UN report says China's detention of Uighurs may amount to 'crimes against humanity'
China has engaged a systematic detention of the ethno-religious minority group that occupies its peripheral border regions in Central Asia
A report from the United Nations has accused the People's Republic of China of "serious human rights violations" over its detention of the majority-Muslim Uighur ethnic group in the country's northwestern region of Xinjiang.
The UN's Office of the High Commissioner on Human Rights commissioned the report.
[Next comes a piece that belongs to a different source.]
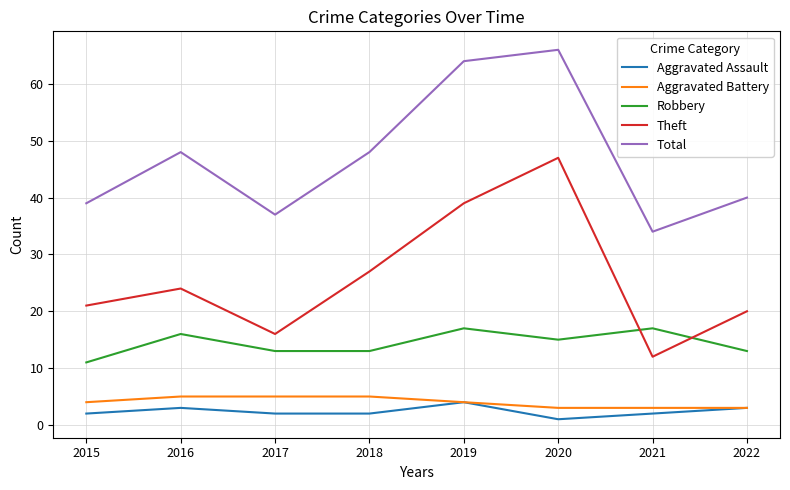

Between 2015 and 2019, which series saw the biggest shift?

Total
Investigators found "credible evidence" of torture that could be considered "crimes against humanity," according to the BBC. It also found "patterns of ill-treatment" and "incidents of sexual and gender-based violence." The report further recommended that China should prepare to release "all individuals arbitrarily deprived of their liberty," according to the outlet.
Human rights activists have condemned China following the report. "The United Nations Human Rights Council should use the report to initiate a comprehensive investigation into the Chinese government's crimes against humanity targeting the Uyghurs and others - and hold those responsible to account," said Human Rights Watch China Director Sophie Richardson, per the BBC.
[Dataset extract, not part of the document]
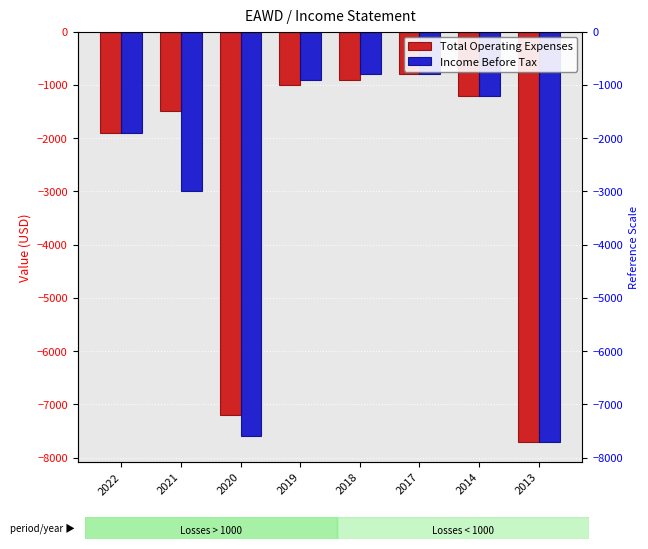

What is the average value of the Income Before Tax series?

-2988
China has engaged in a systematic detention of the ethno-religious minority group that occupies its peripheral border regions in Central Asia, building over 1,200 camps to forcibly house not just Uighurs, but other Muslim minority groups such as Kazakhs and Kyrgyz. The U.S. government has estimated that at least 3 million people have been imprisoned in these facilities during their operational life.
Beijing insists the camps are "vocational training" centers meant to empower impoverished minorities to participate in the Chinese economy, though their "graduates" often find themselves forcibly transported to ethnic Han-majority, Mandarin-speaking regions. Camp survivors have testified to forced sterilization and abortion; torture; forcible worship of Chinese President Xi Jinping, communist indoctrination, and mandatory Mandarin language use. China has denounced many of these witnesses as paid actors, without evidence.
The Xinjiang region was periodically part of various Chinese empires but did not become a permanent fixture of the Middle Kingdom until the Qing conquest in the 1700s during Qianlong's campaigns, according to the Encyclopedia Britannica. Mandarin is not indigenous to the region and the Uighurs speak a Turkic language.